Is it cheap? It’s 10p. Oh, sorry… It’s TEN PENCE!

In the Nursery 2 

This 12″ single was my first introduction to In the Nursery, who are two almost identical twin brothers from Sheffield in England playing militaristic and often moody orchestral music. Sesudient is taken from the album L’esprit that I probably bought the very next week from the same shop in mint condition for one-pound-99 says the sticker on the sleeve that I still have. From that record I’d recommend Azure Wings. It’s captivating stuff.

All songs spoken of you can hear on You Tube, and while we’re at it when legendary UK DJ John Peel’s impressive record collection was recently introduced to the internet and one act per month was featured from it in alphabetical order, In the Nursery was the letter I. Each letter of the alphabet accompanied a short film that highlights their relationship with John when he was giving airtime to their earlier more post-punk type stuff. I prefer the later stuff, to use a time-worn cliche.

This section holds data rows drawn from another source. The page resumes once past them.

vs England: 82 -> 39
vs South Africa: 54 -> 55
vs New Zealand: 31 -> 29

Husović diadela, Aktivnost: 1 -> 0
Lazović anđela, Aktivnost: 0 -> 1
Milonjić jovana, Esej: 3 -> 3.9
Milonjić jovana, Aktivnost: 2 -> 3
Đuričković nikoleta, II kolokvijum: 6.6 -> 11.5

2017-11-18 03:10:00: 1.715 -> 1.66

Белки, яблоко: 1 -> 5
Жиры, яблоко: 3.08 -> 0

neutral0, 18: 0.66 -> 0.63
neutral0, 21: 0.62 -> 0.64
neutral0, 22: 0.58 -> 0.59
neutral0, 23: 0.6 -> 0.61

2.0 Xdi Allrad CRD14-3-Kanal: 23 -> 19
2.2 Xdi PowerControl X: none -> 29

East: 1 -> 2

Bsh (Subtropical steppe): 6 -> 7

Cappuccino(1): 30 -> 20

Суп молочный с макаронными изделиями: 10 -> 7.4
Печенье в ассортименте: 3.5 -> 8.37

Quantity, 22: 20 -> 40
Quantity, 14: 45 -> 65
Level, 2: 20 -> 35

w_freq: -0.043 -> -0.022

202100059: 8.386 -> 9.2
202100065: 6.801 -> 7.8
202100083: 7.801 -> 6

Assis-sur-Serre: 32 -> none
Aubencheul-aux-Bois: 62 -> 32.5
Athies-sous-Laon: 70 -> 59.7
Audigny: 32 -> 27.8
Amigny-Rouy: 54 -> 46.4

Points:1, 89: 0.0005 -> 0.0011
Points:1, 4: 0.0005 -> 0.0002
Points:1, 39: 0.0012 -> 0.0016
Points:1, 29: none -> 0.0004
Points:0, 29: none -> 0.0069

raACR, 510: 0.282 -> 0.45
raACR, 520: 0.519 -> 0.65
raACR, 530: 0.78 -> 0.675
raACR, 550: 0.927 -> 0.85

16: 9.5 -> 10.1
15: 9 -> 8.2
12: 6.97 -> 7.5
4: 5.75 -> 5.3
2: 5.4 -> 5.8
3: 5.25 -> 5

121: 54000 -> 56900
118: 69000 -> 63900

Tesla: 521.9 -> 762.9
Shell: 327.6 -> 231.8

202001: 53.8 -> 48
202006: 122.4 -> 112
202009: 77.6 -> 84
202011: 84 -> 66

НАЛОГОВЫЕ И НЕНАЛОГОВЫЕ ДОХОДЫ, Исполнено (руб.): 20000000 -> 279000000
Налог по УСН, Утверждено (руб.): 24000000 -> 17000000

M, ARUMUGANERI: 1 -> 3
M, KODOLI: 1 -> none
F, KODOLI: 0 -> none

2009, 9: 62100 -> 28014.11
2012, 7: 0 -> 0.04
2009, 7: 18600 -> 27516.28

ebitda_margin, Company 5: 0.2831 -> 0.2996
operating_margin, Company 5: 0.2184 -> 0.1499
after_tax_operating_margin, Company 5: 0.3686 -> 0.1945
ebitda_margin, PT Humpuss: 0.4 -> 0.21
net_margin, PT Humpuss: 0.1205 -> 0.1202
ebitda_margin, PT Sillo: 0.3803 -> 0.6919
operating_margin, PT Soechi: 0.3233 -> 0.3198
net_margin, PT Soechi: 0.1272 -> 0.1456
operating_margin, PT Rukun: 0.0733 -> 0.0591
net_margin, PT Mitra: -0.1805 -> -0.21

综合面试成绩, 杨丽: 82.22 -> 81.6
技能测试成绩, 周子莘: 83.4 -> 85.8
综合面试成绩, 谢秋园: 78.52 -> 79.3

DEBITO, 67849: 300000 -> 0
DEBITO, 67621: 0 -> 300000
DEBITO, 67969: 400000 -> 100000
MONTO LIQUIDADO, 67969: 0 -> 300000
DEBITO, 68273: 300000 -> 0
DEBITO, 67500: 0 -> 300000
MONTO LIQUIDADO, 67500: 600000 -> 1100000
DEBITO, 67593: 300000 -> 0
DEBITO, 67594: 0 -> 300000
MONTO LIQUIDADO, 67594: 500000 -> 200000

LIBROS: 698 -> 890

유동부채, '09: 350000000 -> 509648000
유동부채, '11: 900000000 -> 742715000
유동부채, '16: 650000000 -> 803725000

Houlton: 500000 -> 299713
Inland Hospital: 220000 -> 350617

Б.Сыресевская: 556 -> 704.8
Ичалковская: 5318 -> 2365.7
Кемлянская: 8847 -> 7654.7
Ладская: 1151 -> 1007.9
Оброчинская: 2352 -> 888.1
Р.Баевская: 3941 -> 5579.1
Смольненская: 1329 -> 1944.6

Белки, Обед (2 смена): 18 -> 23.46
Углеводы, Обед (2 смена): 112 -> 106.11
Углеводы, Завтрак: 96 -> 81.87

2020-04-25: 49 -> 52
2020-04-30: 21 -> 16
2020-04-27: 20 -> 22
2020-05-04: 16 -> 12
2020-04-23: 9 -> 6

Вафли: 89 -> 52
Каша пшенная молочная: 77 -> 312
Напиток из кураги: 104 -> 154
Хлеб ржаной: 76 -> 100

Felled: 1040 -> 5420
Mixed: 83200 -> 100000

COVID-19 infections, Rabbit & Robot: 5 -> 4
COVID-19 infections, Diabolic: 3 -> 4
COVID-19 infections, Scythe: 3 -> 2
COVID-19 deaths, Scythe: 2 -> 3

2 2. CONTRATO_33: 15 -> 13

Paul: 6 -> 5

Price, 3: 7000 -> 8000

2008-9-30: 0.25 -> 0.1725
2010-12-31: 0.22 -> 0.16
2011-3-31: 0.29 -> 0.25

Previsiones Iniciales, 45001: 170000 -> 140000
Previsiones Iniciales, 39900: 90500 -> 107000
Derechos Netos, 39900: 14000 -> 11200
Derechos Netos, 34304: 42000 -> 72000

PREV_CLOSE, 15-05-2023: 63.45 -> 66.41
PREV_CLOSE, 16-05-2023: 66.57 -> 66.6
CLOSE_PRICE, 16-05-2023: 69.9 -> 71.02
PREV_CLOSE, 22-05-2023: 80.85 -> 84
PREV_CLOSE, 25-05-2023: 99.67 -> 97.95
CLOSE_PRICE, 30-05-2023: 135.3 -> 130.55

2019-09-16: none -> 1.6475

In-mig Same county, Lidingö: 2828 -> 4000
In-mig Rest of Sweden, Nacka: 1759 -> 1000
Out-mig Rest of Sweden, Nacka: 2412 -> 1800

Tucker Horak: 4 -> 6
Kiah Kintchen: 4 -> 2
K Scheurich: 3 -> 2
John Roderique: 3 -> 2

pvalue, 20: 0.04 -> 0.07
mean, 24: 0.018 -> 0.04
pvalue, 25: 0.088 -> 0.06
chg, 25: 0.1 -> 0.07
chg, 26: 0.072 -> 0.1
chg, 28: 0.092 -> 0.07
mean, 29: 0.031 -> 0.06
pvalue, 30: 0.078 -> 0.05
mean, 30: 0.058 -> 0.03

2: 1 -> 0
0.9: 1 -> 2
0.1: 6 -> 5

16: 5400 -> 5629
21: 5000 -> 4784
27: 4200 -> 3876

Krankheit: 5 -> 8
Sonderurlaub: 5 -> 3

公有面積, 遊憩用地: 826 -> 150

There was a time when I would utilize strenuous efforts to remove price stickers and pen markings from records I bought, but when scanning the sleeve for this I removed the two stickers from the inner sleeve I’d affixed them to and returned them to the front cover. The older I get the more I forget and this now helps me to remember. You can see that the record had been reduced many times before someone took it home and on that day that someone was me, digging in the dirt for the never famous.

I miss those days like I cannot adequately tell you.